Depuis la démission de Julie Payette, on parle beaucoup du statut de la monarchie, du gouverneur-général à Ottawa et du lieutenant-gouverneur au Québec. La CAQ promettait jadis d’abolir cette fonction archaïque qui représente le pouvoir qu’exerce la reine d’Angleterre chez nous. Cela nécessite une modification constitutionnelle. Jeudi, le PQ a justement présenté une motion en chambre qui demandait cela. Tout en faisant mine du contraire, la CAQ s’est défilée. Vous me direz, ce n’est pas surprenant pour un parti qui ne veut pas toucher à la constitution et dont le chef a épousé toutes les positions possibles et imaginables sur la question du statut du Québec dans le Canada. Ce qui est le plus choquant toutefois, c’est que les caquistes font désormais le travail des fédéraux.

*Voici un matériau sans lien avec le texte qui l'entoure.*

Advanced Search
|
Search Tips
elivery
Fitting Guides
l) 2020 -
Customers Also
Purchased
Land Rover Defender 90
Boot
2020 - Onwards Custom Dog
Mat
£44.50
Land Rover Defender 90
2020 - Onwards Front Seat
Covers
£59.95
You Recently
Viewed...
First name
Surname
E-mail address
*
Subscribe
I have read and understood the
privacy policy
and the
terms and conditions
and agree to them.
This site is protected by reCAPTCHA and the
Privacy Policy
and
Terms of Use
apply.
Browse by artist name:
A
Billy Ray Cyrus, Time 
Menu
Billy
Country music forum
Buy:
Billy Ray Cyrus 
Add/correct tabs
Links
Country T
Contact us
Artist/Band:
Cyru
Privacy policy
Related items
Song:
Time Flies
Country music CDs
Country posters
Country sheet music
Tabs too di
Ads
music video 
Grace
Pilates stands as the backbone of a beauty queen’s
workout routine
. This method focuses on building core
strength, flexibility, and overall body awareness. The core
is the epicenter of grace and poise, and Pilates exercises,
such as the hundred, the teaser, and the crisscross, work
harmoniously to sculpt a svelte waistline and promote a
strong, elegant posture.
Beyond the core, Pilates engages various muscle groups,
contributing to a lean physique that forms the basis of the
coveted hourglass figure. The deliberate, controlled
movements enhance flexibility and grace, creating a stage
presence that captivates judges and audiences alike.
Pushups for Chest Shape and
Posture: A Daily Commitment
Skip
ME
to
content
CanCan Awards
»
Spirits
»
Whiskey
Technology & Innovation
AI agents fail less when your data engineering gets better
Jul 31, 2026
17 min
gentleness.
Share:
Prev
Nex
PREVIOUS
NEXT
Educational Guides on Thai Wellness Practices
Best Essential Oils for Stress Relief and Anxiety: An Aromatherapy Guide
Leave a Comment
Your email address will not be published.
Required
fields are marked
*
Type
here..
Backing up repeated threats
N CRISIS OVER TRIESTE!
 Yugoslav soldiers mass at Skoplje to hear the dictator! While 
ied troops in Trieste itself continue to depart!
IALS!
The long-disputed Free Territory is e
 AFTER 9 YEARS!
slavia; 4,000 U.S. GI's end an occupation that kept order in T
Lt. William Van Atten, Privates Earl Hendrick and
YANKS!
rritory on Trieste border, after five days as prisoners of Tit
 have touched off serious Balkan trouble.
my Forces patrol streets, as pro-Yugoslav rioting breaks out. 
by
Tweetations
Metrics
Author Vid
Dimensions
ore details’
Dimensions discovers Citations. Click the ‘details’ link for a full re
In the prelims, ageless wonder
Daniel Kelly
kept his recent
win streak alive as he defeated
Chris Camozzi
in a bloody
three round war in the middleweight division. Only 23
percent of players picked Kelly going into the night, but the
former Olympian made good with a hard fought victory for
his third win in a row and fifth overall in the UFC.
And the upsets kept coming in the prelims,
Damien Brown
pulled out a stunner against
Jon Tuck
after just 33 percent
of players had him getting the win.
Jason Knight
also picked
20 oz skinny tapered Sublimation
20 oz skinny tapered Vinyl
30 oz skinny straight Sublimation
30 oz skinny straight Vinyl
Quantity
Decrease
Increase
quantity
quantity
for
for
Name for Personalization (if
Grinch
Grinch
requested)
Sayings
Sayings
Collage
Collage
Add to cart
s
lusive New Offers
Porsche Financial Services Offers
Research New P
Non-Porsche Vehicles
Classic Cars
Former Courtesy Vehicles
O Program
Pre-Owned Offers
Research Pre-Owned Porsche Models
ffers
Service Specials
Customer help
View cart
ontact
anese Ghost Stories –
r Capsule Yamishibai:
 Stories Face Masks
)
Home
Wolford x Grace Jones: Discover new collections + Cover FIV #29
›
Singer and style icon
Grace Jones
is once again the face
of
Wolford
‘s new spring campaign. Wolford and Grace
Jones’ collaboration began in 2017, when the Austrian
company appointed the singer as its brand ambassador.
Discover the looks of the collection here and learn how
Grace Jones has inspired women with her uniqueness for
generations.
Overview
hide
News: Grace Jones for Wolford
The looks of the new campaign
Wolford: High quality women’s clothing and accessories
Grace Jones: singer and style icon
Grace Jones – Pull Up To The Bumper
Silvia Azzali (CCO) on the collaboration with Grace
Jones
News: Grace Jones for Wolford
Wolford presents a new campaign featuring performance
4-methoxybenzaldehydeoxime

Questionnée au parlement sur cet enjeu lors du dépôt de la motion péquiste, la ministre Sonia Lebel s’est déclarée favorable à l’abolition du poste de lieutenant-gouverneur, mais seulement « lorsque le contexte le permettra ». En 2017, quand Philippe Couillard a évoqué des modifications à la constitution parce que les Québécois vivaient « un exil intérieur dans le Canada », les fédéraux ont répondu exactement ce qu’énonce la CAQ en ce moment. Le contexte économique ne s’y prêtait pas, il y avait des dossiers prioritaires autres qui faisaient évidemment en sorte qu’il n’était pas question de rouvrir la constitution. Les circonstances n’y étaient pas favorables et ainsi de suite. Une fois encore, le Québec était invité à passer son tour.
Quelle différence entre maintenant et l’époque de Philippe Couillard? Même si je ne suis pas un fan de ce dernier, il faut reconnaître qu’il a eu le courage de formuler des demandes constitutionnelles et les fédéraux ont eu la réaction inacceptable que je viens de décrire. Aujourd’hui Ottawa n’a même plus besoin de nous envoyer gentiment paître. Le gouvernement Legault se charge lui-même de dire non à une demande qui recueille un très large appui dans la population québécoise.